Ketchup was replaced by Walrus Oyster and Ale House, a project which Bob Kinkead is nominally associated with - his other project was Ancora (do you even know what Ancora is called now? Have a click to find out) - Bob was a great, immensely respected chef, and is legitimately affiliated with Star Restaurant Group; I'm simply advising folks to take his role here with a coarse grain of sea salt.

 

Here are some publications that reported on the marketing of Bob Kinkead as "Culinary Director" (a "Culinary Director" is someone who "consults" on the menu, but isn't actually in the kitchen - someone like José Andrés.

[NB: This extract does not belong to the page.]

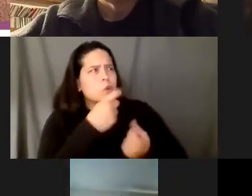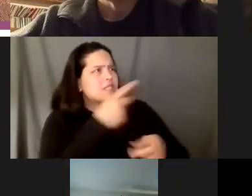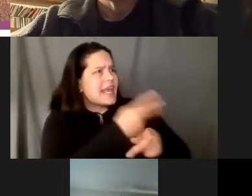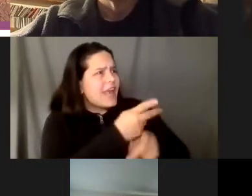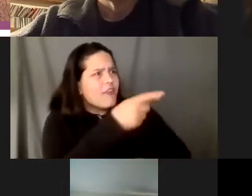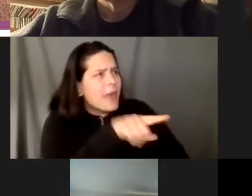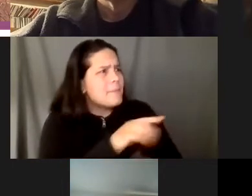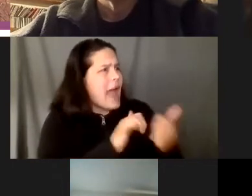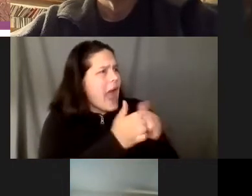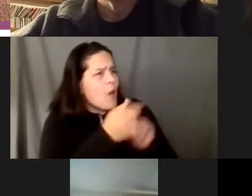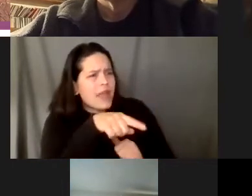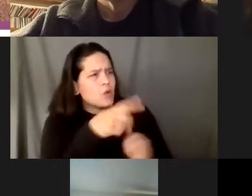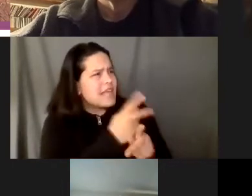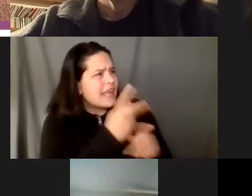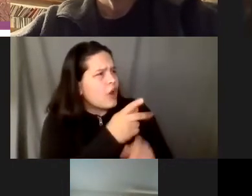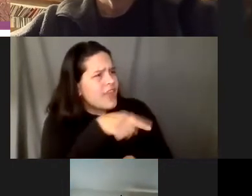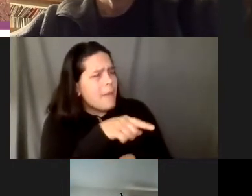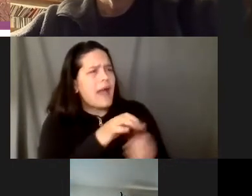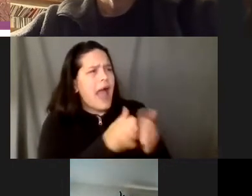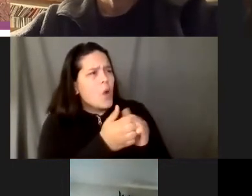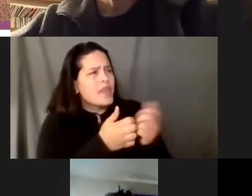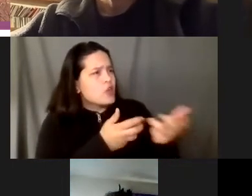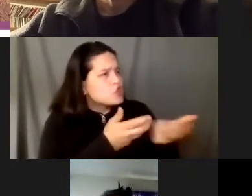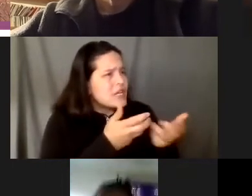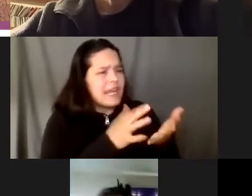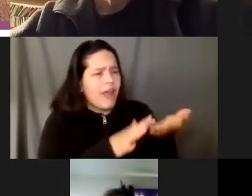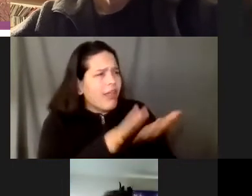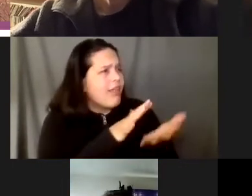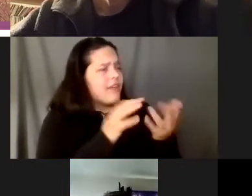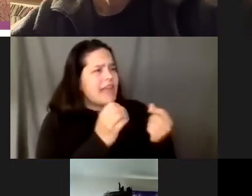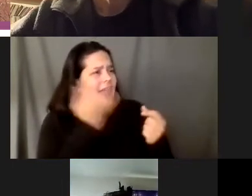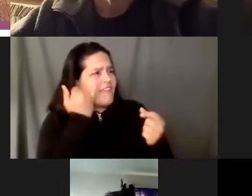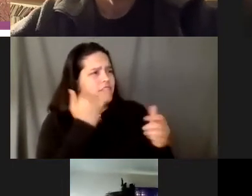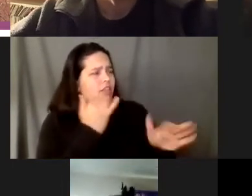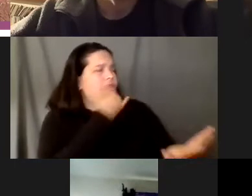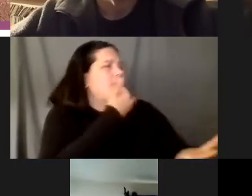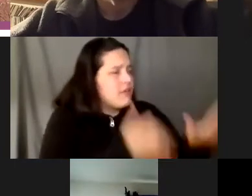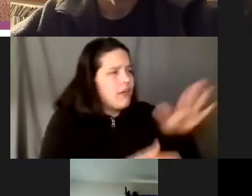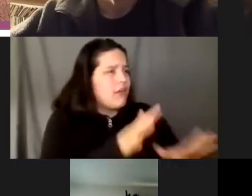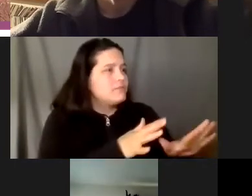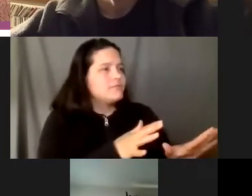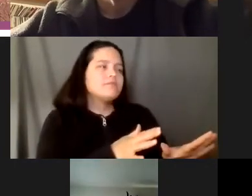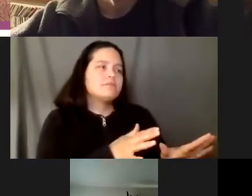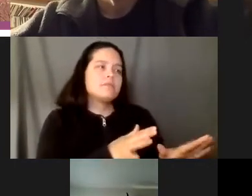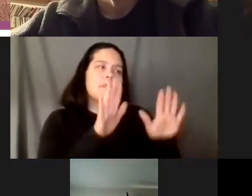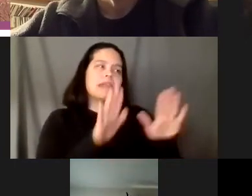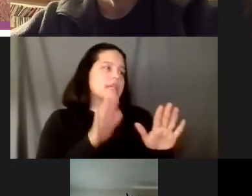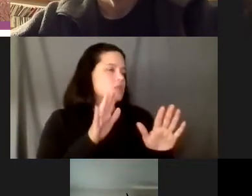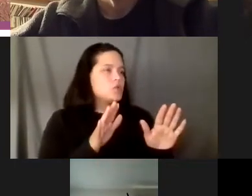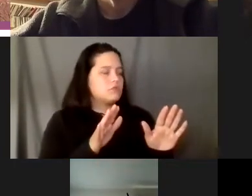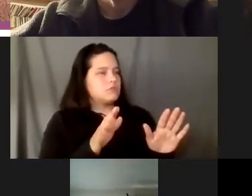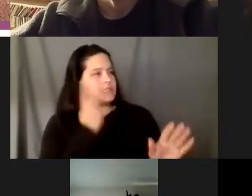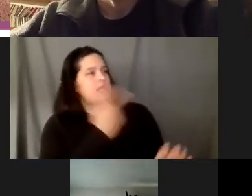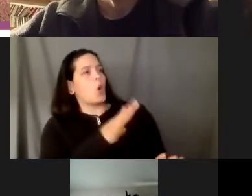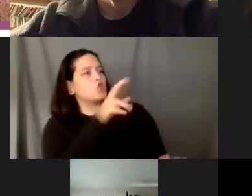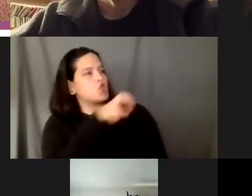um it's just nice that to hear your journey so thank you thank you cody when you're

I guess this makes me "Culinary Director" of about a dozen well-known restaurants in this town):

 

Sep 10, 2014: "Natural Meets Nautical at the Walrus Oyster & Alehouse" by Missy Frederick on dc.eater.com

Sep 16, 2014: "First Look: The Walrus Oyster and Ale House" by Rita Rapuano on zagat.com

Sep 17, 2014: "Inside The Walrus & Oyster [sic] Ale House (Menus)" by Anna Spiegel on washingtonian.com

Sep 17, 2014: "The Walrus Oyster & Ale House Now Open In National Harbor" by Jessica Sidman on washingtoncitypaper.com

Oct 29, 2014: "Pop's Seabar and Walrus & Oyster [sic] Ale House: 2 joints where seafood rules" by Tom Sietsema on washingtonpost.com

Of note: Not one person that I'm aware of picked up on the error in the name, either in the Washingtonian's preview or the Washington Post's review - the erroneous name is not only in the title, but is perpetuated throughout the body of both articles. It's a *very* easy mistake to make, and when I stare at the names, I find myself having to do double-takes, even knowing that the mistake is there.